Jaksa juga mengungkapkan bahwa Fandy Lingga menerima pembayaran dari PT Timah atas pengumpulan bijih timah dari penambang ilegal dan juga menerima pembayaran kerja sama sewa pengolahan yang diduga terjadi mark-up harga.
Manipulasi CSR dan Biaya Pengamanan
Lebih lanjut, Fandy Lingga dituduh menyetujui tindakan Harvey Moeis bersama smelter swasta lainnya untuk melakukan negosiasi dengan PT Timah terkait sewa menyewa smelter swasta. Kesepakatan harga sewa smelter diduga dilakukan tanpa melalui studi kelayakan yang memadai.

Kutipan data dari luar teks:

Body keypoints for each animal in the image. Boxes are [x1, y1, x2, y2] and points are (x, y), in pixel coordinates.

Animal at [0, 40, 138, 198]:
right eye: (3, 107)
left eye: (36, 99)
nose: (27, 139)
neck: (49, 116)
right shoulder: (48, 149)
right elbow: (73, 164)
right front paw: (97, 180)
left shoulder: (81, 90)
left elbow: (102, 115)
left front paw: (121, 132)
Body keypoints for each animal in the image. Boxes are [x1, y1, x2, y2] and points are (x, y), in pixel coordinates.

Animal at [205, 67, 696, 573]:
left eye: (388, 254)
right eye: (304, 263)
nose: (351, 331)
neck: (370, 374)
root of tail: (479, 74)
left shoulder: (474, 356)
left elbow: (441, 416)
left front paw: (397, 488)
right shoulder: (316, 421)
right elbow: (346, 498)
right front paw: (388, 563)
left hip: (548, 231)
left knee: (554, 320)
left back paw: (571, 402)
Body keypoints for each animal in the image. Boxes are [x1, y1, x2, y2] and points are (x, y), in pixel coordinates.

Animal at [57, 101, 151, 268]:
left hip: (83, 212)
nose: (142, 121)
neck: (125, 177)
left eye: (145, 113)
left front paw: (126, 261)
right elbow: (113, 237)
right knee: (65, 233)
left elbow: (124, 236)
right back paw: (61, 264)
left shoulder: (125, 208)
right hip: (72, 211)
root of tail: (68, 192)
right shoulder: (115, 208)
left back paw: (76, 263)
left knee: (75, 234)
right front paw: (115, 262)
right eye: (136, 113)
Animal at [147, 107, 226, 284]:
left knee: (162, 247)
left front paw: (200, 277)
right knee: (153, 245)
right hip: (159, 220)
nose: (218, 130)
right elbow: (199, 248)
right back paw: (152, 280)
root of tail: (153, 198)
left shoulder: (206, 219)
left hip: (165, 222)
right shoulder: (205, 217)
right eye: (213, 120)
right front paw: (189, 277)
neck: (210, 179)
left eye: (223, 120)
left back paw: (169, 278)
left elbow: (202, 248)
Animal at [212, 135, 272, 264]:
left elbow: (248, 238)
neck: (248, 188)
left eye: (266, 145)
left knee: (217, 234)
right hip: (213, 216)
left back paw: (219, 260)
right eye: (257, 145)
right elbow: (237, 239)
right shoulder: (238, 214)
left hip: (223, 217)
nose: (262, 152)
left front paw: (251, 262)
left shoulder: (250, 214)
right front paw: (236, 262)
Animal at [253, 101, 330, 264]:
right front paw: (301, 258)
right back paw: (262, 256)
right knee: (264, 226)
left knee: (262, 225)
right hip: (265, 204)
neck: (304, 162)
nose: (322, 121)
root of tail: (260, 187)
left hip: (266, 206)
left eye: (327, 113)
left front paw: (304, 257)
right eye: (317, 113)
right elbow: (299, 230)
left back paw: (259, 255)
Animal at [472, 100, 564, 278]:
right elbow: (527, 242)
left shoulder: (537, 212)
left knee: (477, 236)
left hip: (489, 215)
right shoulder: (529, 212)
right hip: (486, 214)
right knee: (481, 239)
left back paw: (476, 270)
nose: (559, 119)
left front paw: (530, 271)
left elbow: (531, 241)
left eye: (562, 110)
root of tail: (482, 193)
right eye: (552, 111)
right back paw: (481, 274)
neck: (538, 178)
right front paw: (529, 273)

"Terdakwa Fandy Lingga dan Rosalina mewakili PT Tinindo Internusa menyetujui permintaan Harvey Moeis untuk melakukan pembayaran biaya pengamanan kepada Harvey Moeis sebesar 500 sampai dengan 750 dollar AS per ton yang seolah-olah dicatat sebagai Corporate Social Responsibility (CSR) dari smelter swasta yaitu CV Venus Inti Perkasa, PT Sariwiguna Binasentosa, PT Stanindo Inti Perkasa, dan PT Tinindo Internusa," papar jaksa.
Dana CSR tersebut, menurut jaksa, digunakan untuk melegalkan pembelian bijih timah oleh pihak smelter swasta yang berasal dari penambangan ilegal di IUP PT Timah.
Jaksa juga menyebutkan bahwa Fandy Lingga menyetujui pembayaran 'biaya pengamanan' yang seolah-olah merupakan CSR ke PT QSE. Fandy, mewakili PT Tinindo, menyerahkan 25.000 dollar AS per bulan sejak pelaksanaan kerja sama sewa pengolahan. Uang tersebut kemudian diserahkan kepada Harvey Moeis melalui Helena Lim.
Dakwaan dan Ancaman Hukuman
Atas perbuatan-perbuatannya tersebut, Fandy Lingga didakwa melanggar Pasal 2 Ayat 1 atau Pasal 3 juncto Pasal 18 UU Tipikor juncto Pasal 55 Ayat 1 ke-1 KUHP. Pasal-pasal ini mengatur tentang tindak pidana korupsi dengan ancaman hukuman yang sangat berat.
Kasus korupsi timah ini menjadi sorotan publik karena melibatkan sejumlah nama besar dan nilai kerugian negara yang fantastis. Persidangan Fandy Lingga diharapkan dapat mengungkap lebih jauh jaringan korupsi yang melibatkan PT Timah dan para pengusaha smelter swasta, serta memberikan keadilan bagi negara dan masyarakat.